STUDY TEXT Start Marker
Remember that for every Hansen Natural there are dozens of other pretenders to the energy drink throne, and for any trend or consumer niche there will always be at least dozens of companies trying to win the market. The broader niche for Purple Beverage, the healthy antioxidant drink market, may well be enduring … but it’s also very crowded. Any visit to a Whole Foods, a Safeway … even a 7-11, depending on where you live, will probably expose you to several antioxidant drinks. And that’s not counting boring old antioxidants like grape juice or orange juice, both of which have much more marketing power than acai. I’m betting that none of them will be from Purple Beverage just yet, but you never know.
I don’t want to say that this company has no chance — I guess they’ve go the same fighting chance as any tiny company trying to break into the beverage market. And I don’t blame them for trying, I just don’t want them to do it with my money. Remember, for every story like Honest Tea or Glaceau or Hansen (those first two were very profitably bought out by Coke), we need to remember that there are probably hundreds of failed companies with perfectly decent products addressing those same markets. Are you confident that you can pick the winners from the losers?
Just by point of comparison: Glaceau at the time of it’s sale to Coca Cola was for Glaceau in 2006 apparently (according to a NY Times article) sold 77 million cases, and had $355 million in sales. Coke bought them for $4.2 billion. So clearly if you’ve got a very promising brand that can be quickly ramped up to a mass market through existing distribution channels, someone might pay a lot for it. That price is about 12X sales, though Glaceau probably also doubled sales from 2006 to 2007.
By way of comparison, Purple Beverage had $258 thousand in sales. Thousand, not million. Their market cap, which I assume doesn’t count some of those warrants that haven’t been exercised yet, and might not include options, either, is $167 million, according to Yahoo Finance numbers. If I’m doing my math right, the current price is about 650X sales.
STUDY TEXT End Marker
EXTRACTED ENTRIES Start Marker
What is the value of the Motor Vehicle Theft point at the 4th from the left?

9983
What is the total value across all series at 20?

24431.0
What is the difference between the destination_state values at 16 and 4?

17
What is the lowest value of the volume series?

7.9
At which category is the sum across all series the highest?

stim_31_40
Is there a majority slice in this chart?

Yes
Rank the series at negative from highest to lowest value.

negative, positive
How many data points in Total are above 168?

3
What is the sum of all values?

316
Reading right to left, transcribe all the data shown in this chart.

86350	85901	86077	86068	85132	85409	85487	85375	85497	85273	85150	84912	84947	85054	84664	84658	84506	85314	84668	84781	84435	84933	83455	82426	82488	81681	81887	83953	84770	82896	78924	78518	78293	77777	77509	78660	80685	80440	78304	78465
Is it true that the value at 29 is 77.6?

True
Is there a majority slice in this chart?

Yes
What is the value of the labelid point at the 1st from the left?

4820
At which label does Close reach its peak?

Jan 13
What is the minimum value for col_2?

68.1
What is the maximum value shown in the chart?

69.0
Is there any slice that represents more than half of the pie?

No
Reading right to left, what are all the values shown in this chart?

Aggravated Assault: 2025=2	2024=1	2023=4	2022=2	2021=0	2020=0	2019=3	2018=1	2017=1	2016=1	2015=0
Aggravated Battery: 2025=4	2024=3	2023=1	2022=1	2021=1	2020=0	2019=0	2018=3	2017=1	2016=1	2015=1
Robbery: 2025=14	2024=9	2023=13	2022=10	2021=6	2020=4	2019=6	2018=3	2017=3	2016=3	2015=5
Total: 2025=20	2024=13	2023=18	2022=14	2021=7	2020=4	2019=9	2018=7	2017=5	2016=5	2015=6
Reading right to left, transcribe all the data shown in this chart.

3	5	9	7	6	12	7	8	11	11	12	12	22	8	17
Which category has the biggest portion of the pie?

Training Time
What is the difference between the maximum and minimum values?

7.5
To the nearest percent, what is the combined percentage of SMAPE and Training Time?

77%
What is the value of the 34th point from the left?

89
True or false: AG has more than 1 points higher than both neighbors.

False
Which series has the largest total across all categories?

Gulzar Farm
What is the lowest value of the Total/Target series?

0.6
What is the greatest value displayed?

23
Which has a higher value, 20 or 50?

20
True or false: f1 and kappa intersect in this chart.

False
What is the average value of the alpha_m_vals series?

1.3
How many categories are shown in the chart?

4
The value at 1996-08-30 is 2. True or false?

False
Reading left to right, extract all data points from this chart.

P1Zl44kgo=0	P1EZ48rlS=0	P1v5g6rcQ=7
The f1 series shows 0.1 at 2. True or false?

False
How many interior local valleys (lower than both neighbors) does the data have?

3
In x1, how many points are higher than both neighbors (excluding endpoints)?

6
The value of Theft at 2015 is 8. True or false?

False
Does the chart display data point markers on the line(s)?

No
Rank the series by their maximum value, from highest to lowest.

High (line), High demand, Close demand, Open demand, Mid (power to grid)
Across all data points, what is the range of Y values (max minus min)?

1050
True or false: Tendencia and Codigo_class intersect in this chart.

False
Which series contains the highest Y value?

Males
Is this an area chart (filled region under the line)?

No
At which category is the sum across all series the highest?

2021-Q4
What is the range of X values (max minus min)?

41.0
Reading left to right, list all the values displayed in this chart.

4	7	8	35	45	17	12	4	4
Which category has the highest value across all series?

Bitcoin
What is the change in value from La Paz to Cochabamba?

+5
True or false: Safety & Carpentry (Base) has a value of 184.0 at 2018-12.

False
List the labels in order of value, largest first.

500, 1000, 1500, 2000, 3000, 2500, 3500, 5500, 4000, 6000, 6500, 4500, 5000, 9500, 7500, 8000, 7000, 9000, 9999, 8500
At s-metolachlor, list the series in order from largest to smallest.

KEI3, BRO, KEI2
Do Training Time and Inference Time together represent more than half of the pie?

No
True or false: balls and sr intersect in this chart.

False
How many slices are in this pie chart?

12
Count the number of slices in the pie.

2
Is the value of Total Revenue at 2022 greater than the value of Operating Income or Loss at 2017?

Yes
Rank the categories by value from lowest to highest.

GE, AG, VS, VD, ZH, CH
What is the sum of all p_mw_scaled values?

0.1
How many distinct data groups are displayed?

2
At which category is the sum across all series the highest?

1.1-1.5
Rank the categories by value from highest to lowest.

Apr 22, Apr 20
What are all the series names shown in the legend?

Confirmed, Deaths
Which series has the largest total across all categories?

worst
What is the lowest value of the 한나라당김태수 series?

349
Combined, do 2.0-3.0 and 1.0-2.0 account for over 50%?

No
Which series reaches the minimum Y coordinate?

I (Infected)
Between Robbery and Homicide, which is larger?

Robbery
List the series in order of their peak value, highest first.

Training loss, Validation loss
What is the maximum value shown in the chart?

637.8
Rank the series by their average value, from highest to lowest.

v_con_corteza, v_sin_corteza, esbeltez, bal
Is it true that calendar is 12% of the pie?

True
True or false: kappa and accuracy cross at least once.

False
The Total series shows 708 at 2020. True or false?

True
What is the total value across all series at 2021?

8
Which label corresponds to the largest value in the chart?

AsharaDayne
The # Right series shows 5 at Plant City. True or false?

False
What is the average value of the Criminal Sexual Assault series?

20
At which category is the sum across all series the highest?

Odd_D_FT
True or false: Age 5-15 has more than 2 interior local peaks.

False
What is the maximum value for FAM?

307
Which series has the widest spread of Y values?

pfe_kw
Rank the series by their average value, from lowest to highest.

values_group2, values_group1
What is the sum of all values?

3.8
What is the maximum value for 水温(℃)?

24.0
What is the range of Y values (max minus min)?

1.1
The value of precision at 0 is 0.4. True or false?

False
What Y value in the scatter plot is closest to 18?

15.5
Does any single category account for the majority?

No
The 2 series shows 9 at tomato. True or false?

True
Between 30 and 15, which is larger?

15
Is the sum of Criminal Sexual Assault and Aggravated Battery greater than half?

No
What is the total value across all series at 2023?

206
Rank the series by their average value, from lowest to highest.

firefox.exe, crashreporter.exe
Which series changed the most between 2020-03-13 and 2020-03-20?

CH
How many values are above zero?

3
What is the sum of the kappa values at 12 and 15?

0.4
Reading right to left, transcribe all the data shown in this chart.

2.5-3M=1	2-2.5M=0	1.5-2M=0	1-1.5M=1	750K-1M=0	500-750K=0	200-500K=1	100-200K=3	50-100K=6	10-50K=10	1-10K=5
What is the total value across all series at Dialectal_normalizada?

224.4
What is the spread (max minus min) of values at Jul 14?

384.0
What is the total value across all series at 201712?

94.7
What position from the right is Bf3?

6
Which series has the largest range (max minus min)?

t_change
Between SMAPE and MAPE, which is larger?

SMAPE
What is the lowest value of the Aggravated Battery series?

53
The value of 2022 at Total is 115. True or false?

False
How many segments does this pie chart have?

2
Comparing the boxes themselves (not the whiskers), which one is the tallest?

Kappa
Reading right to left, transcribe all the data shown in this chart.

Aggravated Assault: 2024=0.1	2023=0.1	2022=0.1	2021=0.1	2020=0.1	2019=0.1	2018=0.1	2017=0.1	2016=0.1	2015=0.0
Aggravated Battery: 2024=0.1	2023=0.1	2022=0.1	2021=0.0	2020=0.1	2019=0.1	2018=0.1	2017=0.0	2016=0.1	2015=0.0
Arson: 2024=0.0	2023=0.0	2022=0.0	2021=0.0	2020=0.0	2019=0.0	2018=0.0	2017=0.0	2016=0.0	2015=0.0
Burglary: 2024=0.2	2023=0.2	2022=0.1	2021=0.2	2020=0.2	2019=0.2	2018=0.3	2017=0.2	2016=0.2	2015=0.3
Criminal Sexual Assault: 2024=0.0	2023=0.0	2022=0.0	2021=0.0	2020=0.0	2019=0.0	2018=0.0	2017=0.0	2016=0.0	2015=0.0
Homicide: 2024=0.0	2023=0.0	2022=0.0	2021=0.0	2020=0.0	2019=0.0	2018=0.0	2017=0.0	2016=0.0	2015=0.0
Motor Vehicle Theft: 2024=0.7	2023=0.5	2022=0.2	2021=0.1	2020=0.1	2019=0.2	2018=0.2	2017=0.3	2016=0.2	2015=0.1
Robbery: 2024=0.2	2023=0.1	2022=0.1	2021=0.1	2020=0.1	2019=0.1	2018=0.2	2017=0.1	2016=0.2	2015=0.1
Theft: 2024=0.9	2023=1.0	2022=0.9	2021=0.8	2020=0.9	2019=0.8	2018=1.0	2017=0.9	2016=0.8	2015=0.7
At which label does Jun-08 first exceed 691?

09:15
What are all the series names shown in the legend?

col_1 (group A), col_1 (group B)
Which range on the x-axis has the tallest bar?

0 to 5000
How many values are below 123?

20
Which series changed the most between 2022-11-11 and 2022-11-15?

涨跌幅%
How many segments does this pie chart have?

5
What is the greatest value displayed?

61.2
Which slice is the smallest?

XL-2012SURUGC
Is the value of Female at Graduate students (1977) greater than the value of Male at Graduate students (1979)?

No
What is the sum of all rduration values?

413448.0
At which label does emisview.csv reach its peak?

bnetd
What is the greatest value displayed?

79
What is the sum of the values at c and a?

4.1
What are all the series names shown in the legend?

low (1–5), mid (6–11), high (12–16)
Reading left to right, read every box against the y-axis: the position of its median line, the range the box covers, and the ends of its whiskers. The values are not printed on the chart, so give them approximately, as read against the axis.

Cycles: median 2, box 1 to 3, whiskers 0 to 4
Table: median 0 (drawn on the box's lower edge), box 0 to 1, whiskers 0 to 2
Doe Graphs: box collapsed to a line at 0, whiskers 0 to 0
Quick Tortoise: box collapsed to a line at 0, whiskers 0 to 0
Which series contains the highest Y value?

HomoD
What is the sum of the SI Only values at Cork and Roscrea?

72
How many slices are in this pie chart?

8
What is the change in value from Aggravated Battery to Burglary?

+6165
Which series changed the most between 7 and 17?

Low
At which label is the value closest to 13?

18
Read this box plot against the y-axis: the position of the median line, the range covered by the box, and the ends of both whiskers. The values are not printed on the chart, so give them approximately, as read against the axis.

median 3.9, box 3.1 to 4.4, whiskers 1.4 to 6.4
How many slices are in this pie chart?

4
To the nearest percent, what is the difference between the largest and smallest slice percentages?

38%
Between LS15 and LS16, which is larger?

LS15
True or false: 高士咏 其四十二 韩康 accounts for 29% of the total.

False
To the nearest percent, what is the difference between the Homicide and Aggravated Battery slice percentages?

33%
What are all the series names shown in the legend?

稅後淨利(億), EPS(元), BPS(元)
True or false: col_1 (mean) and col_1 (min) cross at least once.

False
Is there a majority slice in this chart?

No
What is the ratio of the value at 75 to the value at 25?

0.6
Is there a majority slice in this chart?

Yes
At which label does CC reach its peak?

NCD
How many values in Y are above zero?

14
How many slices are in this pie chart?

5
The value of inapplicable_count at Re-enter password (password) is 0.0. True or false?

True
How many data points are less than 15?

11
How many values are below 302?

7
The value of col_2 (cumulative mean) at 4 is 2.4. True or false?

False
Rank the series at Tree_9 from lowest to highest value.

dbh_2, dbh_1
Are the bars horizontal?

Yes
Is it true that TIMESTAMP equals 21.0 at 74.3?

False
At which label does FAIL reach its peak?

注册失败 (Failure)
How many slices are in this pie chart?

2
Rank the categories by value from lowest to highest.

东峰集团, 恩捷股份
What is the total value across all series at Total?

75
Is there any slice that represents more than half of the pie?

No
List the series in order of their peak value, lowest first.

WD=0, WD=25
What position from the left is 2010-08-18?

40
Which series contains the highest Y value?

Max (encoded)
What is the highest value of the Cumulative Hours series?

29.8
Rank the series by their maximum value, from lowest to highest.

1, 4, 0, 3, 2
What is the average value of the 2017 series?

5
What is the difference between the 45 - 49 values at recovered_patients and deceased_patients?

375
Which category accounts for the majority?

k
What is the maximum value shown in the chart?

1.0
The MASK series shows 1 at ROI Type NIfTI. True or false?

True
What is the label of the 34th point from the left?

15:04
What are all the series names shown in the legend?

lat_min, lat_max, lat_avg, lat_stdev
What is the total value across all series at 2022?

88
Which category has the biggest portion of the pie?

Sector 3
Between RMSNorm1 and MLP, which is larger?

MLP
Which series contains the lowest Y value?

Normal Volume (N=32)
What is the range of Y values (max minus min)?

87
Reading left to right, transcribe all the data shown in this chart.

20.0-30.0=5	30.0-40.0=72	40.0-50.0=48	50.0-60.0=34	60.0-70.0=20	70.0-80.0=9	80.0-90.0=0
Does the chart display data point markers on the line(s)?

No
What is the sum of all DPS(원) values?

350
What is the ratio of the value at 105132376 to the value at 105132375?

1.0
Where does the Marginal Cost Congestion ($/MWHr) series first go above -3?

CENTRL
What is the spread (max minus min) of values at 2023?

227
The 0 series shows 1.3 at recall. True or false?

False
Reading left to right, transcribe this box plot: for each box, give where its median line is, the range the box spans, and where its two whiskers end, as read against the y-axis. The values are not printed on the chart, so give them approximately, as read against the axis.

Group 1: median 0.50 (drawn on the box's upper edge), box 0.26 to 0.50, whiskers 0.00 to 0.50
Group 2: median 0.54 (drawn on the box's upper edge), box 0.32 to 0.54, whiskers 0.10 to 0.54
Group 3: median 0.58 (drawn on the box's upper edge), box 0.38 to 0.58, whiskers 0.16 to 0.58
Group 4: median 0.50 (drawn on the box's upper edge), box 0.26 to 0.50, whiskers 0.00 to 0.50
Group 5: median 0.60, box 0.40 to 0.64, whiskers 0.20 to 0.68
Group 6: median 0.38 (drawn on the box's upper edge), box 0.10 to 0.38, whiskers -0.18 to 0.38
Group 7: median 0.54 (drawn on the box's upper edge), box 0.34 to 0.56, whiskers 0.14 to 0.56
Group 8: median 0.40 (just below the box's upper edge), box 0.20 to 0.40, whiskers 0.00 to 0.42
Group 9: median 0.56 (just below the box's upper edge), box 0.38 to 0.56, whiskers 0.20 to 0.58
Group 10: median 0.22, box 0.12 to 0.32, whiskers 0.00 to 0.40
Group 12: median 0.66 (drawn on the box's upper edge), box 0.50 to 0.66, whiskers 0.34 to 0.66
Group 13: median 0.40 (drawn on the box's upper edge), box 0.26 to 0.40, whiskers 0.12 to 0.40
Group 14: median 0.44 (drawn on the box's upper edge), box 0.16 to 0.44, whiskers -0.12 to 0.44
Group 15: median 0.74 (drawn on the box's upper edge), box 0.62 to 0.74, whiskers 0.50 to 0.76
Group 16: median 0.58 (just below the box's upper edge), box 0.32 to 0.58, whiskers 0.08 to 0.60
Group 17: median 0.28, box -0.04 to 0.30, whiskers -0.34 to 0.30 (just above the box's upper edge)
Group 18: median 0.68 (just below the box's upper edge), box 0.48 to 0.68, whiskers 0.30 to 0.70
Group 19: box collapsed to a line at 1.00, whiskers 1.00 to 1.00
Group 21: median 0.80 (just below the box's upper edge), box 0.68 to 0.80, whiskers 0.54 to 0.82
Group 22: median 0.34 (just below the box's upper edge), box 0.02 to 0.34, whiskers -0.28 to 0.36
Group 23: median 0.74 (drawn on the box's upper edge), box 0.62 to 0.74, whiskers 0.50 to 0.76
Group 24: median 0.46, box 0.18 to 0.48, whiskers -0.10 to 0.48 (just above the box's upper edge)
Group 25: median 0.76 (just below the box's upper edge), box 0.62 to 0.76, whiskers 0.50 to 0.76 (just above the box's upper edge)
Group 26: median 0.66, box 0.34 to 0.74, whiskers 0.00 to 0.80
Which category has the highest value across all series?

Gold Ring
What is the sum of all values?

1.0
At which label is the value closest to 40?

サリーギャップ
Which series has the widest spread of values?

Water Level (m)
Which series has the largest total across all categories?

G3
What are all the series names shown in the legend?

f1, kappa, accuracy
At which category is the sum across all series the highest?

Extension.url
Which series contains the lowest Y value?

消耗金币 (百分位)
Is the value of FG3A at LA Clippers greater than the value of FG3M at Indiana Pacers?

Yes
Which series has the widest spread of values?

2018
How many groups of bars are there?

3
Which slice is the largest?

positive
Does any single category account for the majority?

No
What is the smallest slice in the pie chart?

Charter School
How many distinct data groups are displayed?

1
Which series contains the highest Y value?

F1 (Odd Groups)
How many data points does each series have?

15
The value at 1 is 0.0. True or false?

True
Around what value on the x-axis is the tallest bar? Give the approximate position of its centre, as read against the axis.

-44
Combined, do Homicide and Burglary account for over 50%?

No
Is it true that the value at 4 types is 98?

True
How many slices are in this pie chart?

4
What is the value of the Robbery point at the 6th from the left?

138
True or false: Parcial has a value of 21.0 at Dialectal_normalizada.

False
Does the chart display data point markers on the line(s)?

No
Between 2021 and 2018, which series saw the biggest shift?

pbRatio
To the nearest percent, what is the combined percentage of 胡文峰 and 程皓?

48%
EXTRACTED ENTRIES End Marker
- [AIM OF THE TASK]: Transcribe the full text on Purple Beverage, shown above the material, word for word.

- [ANSWER BELOW]:
Remember that for every Hansen Natural there are dozens of other pretenders to the energy drink throne, and for any trend or consumer niche there will always be at least dozens of companies trying to win the market. The broader niche for Purple Beverage, the healthy antioxidant drink market, may well be enduring … but it’s also very crowded. Any visit to a Whole Foods, a Safeway … even a 7-11, depending on where you live, will probably expose you to several antioxidant drinks. And that’s not counting boring old antioxidants like grape juice or orange juice, both of which have much more marketing power than acai. I’m betting that none of them will be from Purple Beverage just yet, but you never know.
I don’t want to say that this company has no chance — I guess they’ve go the same fighting chance as any tiny company trying to break into the beverage market. And I don’t blame them for trying, I just don’t want them to do it with my money. Remember, for every story like Honest Tea or Glaceau or Hansen (those first two were very profitably bought out by Coke), we need to remember that there are probably hundreds of failed companies with perfectly decent products addressing those same markets. Are you confident that you can pick the winners from the losers?
Just by point of comparison: Glaceau at the time of it’s sale to Coca Cola was for Glaceau in 2006 apparently (according to a NY Times article) sold 77 million cases, and had $355 million in sales. Coke bought them for $4.2 billion. So clearly if you’ve got a very promising brand that can be quickly ramped up to a mass market through existing distribution channels, someone might pay a lot for it. That price is about 12X sales, though Glaceau probably also doubled sales from 2006 to 2007.
By way of comparison, Purple Beverage had $258 thousand in sales. Thousand, not million. Their market cap, which I assume doesn’t count some of those warrants that haven’t been exercised yet, and might not include options, either, is $167 million, according to Yahoo Finance numbers. If I’m doing my math right, the current price is about 650X sales.